Here is a try to super resolution imaging, by using Iris, a software made for astronomical imagery processing.

I took the Sol 984 images and stack and align them to have a better resolution.

Before, I resised all the frames at 200%.

One of the 15 originals raw images :
Click to view attachment

And the final picture :


The result is a little visible, but, to have better resolution, I need more than 15 pictures (in astronomical processing, we need a thousand pictures extract from an avi film).
djellison
Realistically, you need to be using the uncompressed data - not raw JPG's complete with compression artifacts.

The analogy with planetary imaging with a webcam doesn't hold too well. The reason one takes hundreds of images is because within those hundreds there will be perhaps a dozen frames of near perfect 'seing' where just for a moment the column mass of air was not screwing the image quite so much.

With surface-to-surface imaging such as these super-res sequences, that's not the case - every frame you aquire is a 'good' one so you don't need hundreds of images.

What might be interesting is to compare one of these sequences ( given that the early Olympia outcrop super reses from the early 700's is on the PDS now ) - and try it with the JPG's - the RAD's and then compare to the Pancam teams efforts - http://pancam.astro.cornell.edu/pancam_ins...t/superres.html

Doug
Ant103
Yes, I know this fact and know the difference between jpl-exploratorium pics and the original calibrated raws.

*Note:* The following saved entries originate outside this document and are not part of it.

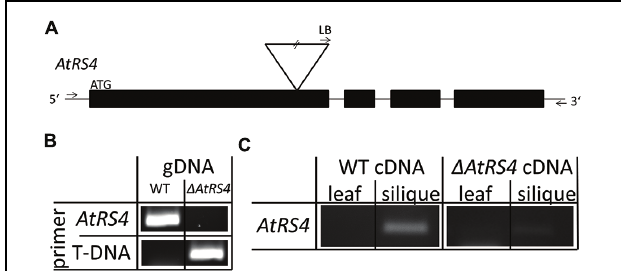
FIGURE 9 | (cid:2) AtRS4 mutant plant analysis. (A) Shows the localization of T-DNA insertion site in (cid:2) AtRS4 mutant plants. Exons are represented by black boxes and introns by lines. T-DNA is depicted by an inverted triangle. (B) Insertion of T-DNA was determined by PCR product obtained from gDNA of WT and (cid:2) AtRS4 mutant plant leaves. (C) Semi-quantitative PCR (sqPCR) of reverse transcribed cDNA from siliques as well as from leaves of WT and (cid:2) AtRS4 mutant plants.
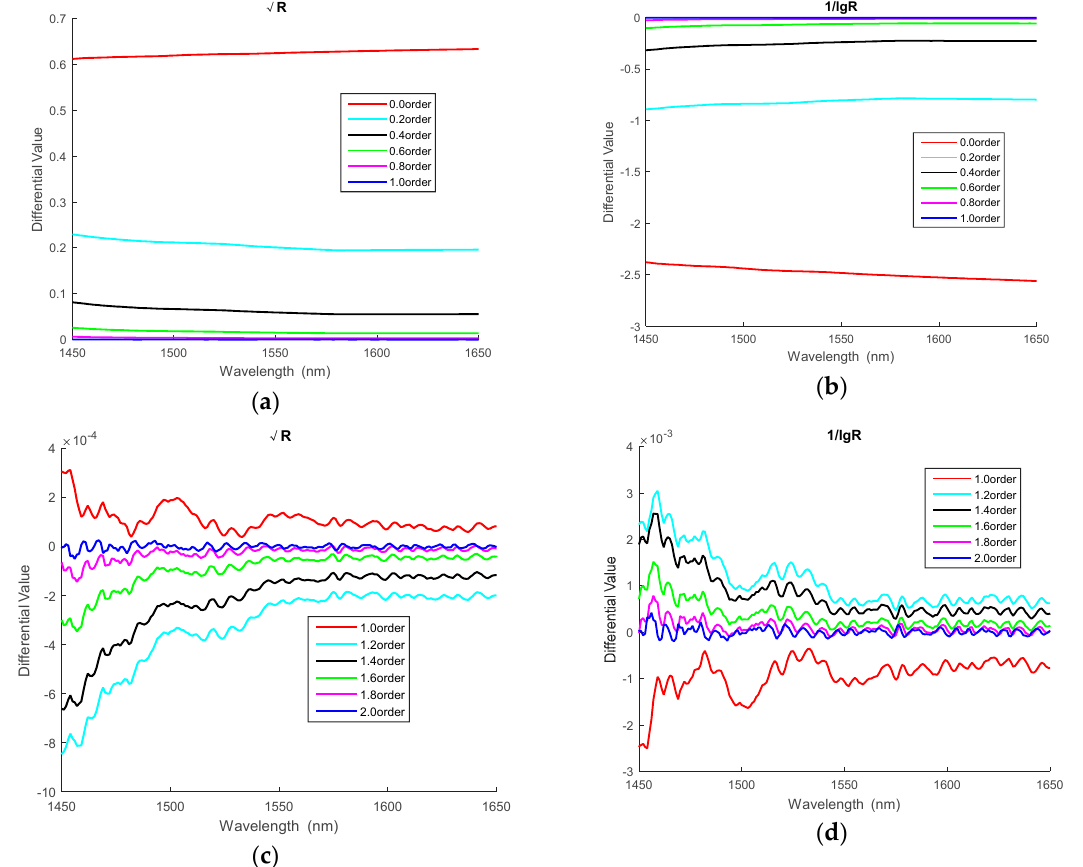
Figure 3. Fractional differential calculation of R and 1/lgR reflectance at 1450–1650 nm: ( a ) 0-order to 1-order of root mean square; ( b ) 0-order to 1-order of logarithm reciprocal; ( c ) 1-order to 2-order of root mean square; and ( d ) 1-order to 2-order of logarithm reciprocal.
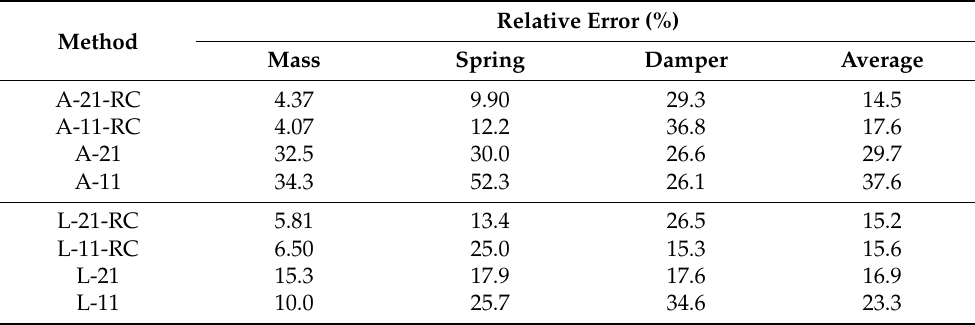
Table 2. The relative error between real model parameter and predicted model parameter from the first neural network for model identification after training 10 million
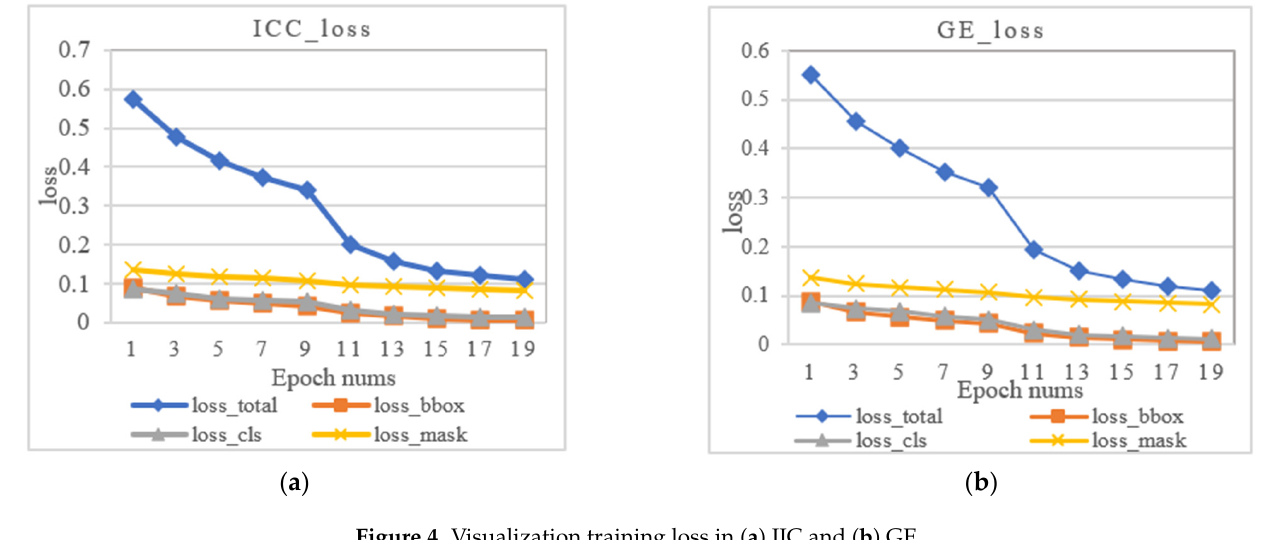
Figure 4. Visualization training loss in ( a ) IIC and ( b ) GE.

Here is my try on the Sol 899 images :
Click to view attachment

You can now compare it to the Cornell SuperRes Project wink.gif. There is a difference isnt'it biggrin.gif ?
tedstryk
I have played around with the JPEGs, and yes, super resolution processing does little. But I have worked with some early mission raws, and there is a lot to be gained.
ugordan
QUOTE (Ant103 @ Oct 17 2006, 11:28 AM) *
You can now compare it to the Cornell SuperRes Project wink.gif. There is a difference isnt'it biggrin.gif ?

Are you applying any sharpening to the result? These images look pretty sharpened -- maybe an artifact of Iris' processing?
Ant103
Yes, I apply a sharpenning to the result and some artefacts appears. These are due to Iris process.
antoniseb
With most astronomical images, there is very little change from frame to frame, but in this case you need to be dealing with the changes in the shadows too. That must make a strange distortion on your end product.
MarkL
QUOTE (Ant103 @ Oct 17 2006, 08:52 AM) *
Hi,

Here is a try to super resolution imaging,

There's noticeable sharpening in the stacked image Ant. What this type of stacking does is improve signal to noise and seems to have done that in Ant's version.